Spring Championship Meets
PVS SC Senior Championships will be held March 8-11 at George Mason University. This will be an Officials Qualifying Meet for the National Certification program; officials can be evaluated for N2 in all positions as well as N3 S&T Judge. Officials wishing to work at this meet should submit the application found on the PVS website. You must apply no later than March 1 for specific deck positions. However, late applications and walk-ins are also welcome and will be assigned to available positions. Any official interested in being evaluated at this meet must apply in advance.
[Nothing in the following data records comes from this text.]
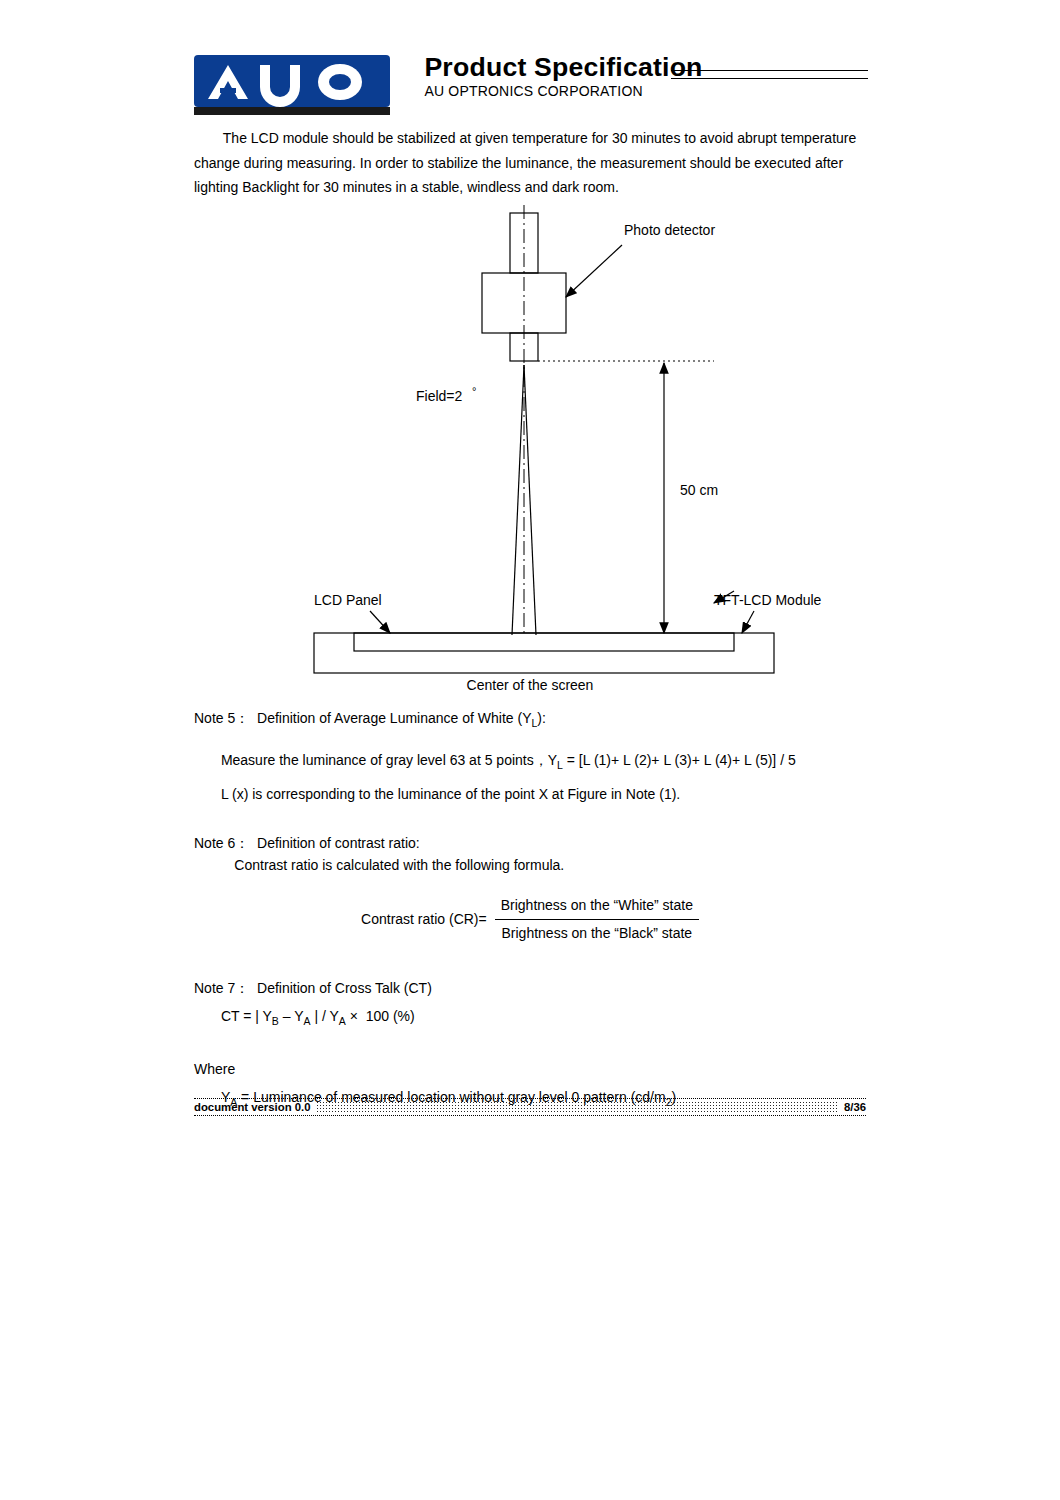Product Specification
AU OPTRONICS CORPORATION
The LCD module should be stabilized at given temperature for 30 minutes to avoid abrupt temperature change during measuring. In order to stabilize the luminance, the measurement should be executed after lighting Backlight for 30 minutes in a stable, windless and dark room.
Photo detector Field=2 ° 50 cm LCD Panel TFT-LCD Module
Center of the screen
Note 5： Definition of Average Luminance of White (YL):
Measure the luminance of gray level 63 at 5 points，YL = [L (1)+ L (2)+ L (3)+ L (4)+ L (5)] / 5
L (x) is corresponding to the luminance of the point X at Figure in Note (1).
Note 6： Definition of contrast ratio:
Contrast ratio is calculated with the following formula.
Contrast ratio (CR)= Brightness on the “White” state Brightness on the “Black” state
Note 7： Definition of Cross Talk (CT)
CT = | YB – YA | / YA × 100 (%)
Where
YA = Luminance of measured location without gray level 0 pattern (cd/m2)
document version 0.0 8/36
Concurrent with Senior Champs, PVS SC Junior Championships will likewise be held March 8-11 at George Mason University. Officials wishing to work at this meet should submit the application found on the PVS website. You must apply no later than March 1 for assigned deck positions, but, once again, late applications and walk-ins are also welcome and will be assigned to available positions. This meet is separate from Senior Champs and is held under a separate sanction, although the finals sessions will be swum combined with the finals of Senior Champs.
On the following weekend, March 15-18, PVS 14 & Under Junior Olympic Championships will be held at Fairland Aquatic Center.
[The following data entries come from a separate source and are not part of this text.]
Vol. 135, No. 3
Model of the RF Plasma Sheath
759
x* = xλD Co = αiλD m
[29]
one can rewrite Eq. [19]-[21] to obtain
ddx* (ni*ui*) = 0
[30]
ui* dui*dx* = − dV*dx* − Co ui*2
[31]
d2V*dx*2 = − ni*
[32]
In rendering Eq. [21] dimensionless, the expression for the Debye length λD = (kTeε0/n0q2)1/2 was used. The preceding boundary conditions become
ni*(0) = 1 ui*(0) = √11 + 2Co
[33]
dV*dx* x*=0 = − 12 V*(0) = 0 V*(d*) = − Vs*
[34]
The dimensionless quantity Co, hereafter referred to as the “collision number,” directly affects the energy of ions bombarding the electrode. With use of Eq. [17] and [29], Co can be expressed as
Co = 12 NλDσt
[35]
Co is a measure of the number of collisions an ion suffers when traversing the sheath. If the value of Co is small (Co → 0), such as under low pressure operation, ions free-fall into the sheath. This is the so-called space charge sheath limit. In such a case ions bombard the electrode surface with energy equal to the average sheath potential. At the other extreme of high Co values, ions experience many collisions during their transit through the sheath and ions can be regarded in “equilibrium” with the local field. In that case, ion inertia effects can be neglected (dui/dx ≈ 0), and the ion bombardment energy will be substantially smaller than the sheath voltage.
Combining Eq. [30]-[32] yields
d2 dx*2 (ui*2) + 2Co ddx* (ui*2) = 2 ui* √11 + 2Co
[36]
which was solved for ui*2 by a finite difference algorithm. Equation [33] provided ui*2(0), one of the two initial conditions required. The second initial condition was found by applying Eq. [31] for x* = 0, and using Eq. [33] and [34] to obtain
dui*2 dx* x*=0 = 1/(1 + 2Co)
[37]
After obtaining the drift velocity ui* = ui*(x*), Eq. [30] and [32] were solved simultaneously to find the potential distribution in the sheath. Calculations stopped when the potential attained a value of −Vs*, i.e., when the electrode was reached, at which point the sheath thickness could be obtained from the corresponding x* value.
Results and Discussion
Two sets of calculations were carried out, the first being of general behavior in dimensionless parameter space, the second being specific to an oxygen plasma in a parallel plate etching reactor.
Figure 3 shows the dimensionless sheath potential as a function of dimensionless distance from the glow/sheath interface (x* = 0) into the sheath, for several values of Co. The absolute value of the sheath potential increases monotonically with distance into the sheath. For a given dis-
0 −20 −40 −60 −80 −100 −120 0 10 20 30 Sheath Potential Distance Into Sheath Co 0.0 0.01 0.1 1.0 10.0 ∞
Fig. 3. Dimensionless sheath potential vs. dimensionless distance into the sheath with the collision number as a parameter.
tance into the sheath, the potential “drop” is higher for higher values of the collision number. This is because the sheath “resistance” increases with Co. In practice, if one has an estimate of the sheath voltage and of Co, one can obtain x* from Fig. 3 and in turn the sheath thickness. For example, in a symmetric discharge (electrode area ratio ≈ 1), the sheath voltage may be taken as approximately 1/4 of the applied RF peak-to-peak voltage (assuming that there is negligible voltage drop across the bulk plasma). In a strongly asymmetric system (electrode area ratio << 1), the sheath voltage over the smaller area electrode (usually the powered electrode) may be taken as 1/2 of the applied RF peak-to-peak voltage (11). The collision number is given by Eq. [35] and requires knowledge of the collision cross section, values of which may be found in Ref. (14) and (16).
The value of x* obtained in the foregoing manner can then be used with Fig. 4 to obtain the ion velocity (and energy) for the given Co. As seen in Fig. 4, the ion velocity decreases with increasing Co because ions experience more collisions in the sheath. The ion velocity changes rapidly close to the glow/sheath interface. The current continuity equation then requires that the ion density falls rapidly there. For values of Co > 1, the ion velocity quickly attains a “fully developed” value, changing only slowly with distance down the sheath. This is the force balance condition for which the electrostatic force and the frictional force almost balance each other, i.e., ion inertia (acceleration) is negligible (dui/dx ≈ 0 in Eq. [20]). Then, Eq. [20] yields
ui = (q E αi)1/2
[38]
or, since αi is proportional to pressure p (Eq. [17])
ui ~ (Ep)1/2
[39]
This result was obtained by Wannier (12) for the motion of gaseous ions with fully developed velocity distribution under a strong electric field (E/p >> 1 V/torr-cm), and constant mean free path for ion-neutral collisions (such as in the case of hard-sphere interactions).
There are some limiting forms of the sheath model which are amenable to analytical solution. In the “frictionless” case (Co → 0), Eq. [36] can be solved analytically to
Finally, March 22-25 at George Mason University, PVS will be the host LSC for the Speedo Championship Series, Eastern Zone Southern Sectional Meet. This meet will feature outstanding senior swimmers from across the Eastern Zone. This will be an Officials Qualifying Meet for the National Certification program; officials can be evaluated for N2 certification in all positions, and N3 certification in all positions except Administrative Referee. Any official interested in being evaluated at this meet must apply in advance. If you really want to see how a national-level championship meet is run, this is the meet for you. Officials interested in working this meet should submit the Application to Officiate.
Make the Call
New Officials / Advancing Officials
Did You Know . .
USA Swimming recognizes two distinct levels of National Certification for officials: N2 and N3. N2, the first National level in a position, recognizes that an official is experienced and has been evaluated as capable of working the position at Sectional, Zone, Grand Prix and similar higher profile meets. N3, the second and highest National level in a position, is likewise administered by the National Officials Committee and recognizes that an official has the experience, skills, and knowledge to be considered for selection to work National Championship level meets in the position. Requirements for progression to N2 and N3 levels in the positions of Stroke and Turn Judge, Chief Judge, Starter, Deck Referee, and Admin Referee can be found on the USA Swimming website.
is a Heat ‘Closed’? - from
the Pacific Northwest Swimming Athletes Newsletter, used by permission
There has been some belief that the raising of the arm by the referee “closes the heat” and that any swimmer that steps up on the block after the arm is raised should be disqualified for delay of meet. In fact, there is nothing in the rules that states that once the arm is raised the heat is closed. The raising of the arm merely means that the heat is turned over to the starter. If the referee determines that a swimmer was somehow prevented from getting to the blocks or that there is some commotions behind the blocks that prevented the swimmer from getting to the blocks, then he or she is well within the rules to allow the swimmer to compete. It could also be that a timer or another person told the swimmer not to step up because it was not their heat.
Any of these is sufficient grounds to allow the swimmer to swim. So the mere raising of the arm does not automatically mean a swimmer that steps up thereafter is disqualified. A referee can and should intervene in the competition at any time to make sure the conditions for racing are fair and equitable for all swimmers. This would include the above examples.
With respect to finals, there is no requirement that the referee step the swimmers up on the blocks and raise his arm to close the heat before you can call the alternate. In fact, such a practice would seem to be unsettling to the 7 swimmers waiting to swim. If a referee observes that there is an open lane in the C finals (or consols or B finals if only 2 finals heats), and he determines that the swimmer is not present, he can call for the alternate without stepping up the heat and raising his arm. Now the real problem occurs when the referee calls for the alternate and the swimmer originally set to swim shows up late. Again, the referee should investigate and determine if there is a valid reason for the swimmer not being at the blocks at the time of the swim. Some would disagree – if you are not there when the heat is called, you’re out.
I will give one easy example of how this is not so easy to determine and should be decided based on the facts at the time. At a recent national meet, we had a swimmer fail to appear behind the blocks for the backstroke. The referee stepped the swimmers into the pool and then noticed the missing swimmer. She called for the alternate who appeared ready to swim. At this point, the swimmer originally slated to swim showed up. His excuse was he was a foreign athlete and he was waiting in the ready room area to be brought to the blocks. It’s your call, should he be disqualified or allowed to swim? Some would say that the alternate should swim because the original swimmer failed to appear ready to swim. Others say that the original swimmer should be allowed to swim based on the situation. Well, the swimmer was allowed to swim and I agree with the decision. Too many times folks want black and white rules, but some of our rules are written so that the officials can make a right call at the time depending on the situation. While there are some rules that are black and white – simultaneous two hand touch on breast and fly – in many cases there is no cut and dry rule and the official must use their best judgment based on the facts.